Follow-up conventional MR imaging on five patients revealed no significant interval change in signal intensity or AP diameter in the pons. The follow-up DTI study, however, revealed a significant decrease in FA in the MCP, the ventral and central rows of the pons, and the internal capsule. These results suggest that there are ongoing axonal degenerative changes that are detectable only by DTI as a significant decrease in FA, but could not be visualized even by modern conventional MR imaging. Since the number of patients studied by follow-up DTI was limited, further studies are recommended.

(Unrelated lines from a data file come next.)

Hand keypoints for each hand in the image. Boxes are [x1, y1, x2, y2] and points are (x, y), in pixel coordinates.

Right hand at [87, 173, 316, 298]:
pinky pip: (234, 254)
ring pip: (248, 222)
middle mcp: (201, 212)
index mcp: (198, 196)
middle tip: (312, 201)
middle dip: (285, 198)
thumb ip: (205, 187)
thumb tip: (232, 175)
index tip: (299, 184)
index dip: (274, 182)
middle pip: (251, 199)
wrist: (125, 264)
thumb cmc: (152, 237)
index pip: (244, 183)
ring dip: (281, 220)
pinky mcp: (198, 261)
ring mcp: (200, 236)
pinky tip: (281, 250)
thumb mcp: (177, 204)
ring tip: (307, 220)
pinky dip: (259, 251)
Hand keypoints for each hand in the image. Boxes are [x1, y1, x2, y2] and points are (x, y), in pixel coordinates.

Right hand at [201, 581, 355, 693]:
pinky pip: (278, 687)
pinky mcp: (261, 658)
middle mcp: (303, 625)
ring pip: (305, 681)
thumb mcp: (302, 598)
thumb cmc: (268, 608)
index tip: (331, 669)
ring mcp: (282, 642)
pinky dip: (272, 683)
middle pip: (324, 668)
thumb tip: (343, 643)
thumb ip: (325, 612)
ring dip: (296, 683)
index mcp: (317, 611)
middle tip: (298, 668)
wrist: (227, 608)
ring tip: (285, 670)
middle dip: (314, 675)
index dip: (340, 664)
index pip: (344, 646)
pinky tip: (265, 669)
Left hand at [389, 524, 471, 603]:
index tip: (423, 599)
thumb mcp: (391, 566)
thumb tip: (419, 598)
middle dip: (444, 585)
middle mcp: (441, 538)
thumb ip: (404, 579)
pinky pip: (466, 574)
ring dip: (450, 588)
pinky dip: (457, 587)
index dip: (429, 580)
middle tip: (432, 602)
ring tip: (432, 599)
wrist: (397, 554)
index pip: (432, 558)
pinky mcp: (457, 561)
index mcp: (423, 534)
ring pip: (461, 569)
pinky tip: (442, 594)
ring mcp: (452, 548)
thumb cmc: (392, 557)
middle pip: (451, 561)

There were some limitations to this study. First, the patients with ataxic neurodegenerative disease consisted of a heterogeneous group of patients with inherited and sporadic disease sharing the clinical features of progressive ataxia. Underlying pathological changes, however, are not the same but are similar between these groups. Therefore, we believe that the results of this study are reliable and reflect the underlying pathological processes. Second, the ROI methodology applied might not be sufficiently sensitive to detect a potential underlying abnormality in a proportion of the tracts since so many different fiber tracts are comingled, particularly in the pons and internal capsule. ROIs were manually placed, not automatically. Determining the boundaries of the structure of interest and avoiding partial volume contamination from unrelated fiber tracts are problems with this method. Third, the circumference of the ROIs was held constant for the sampled regions in each patient, and a ROI of 22 mm2 might be too large to reflect changes of a microscopic order for neuronal fibers.

In conclusion, this study confirmed that DTI provides a powerful tool for detecting degenerated corticopontocerebellar pathways in patients with ataxic neurodegenerative disease and may provide a useful quantitative tool for monitoring disease progression. The most reliable sites for measuring FA values seem to be the ventral aspect of the pons, the MCP, and the posterior limb of the internal capsule.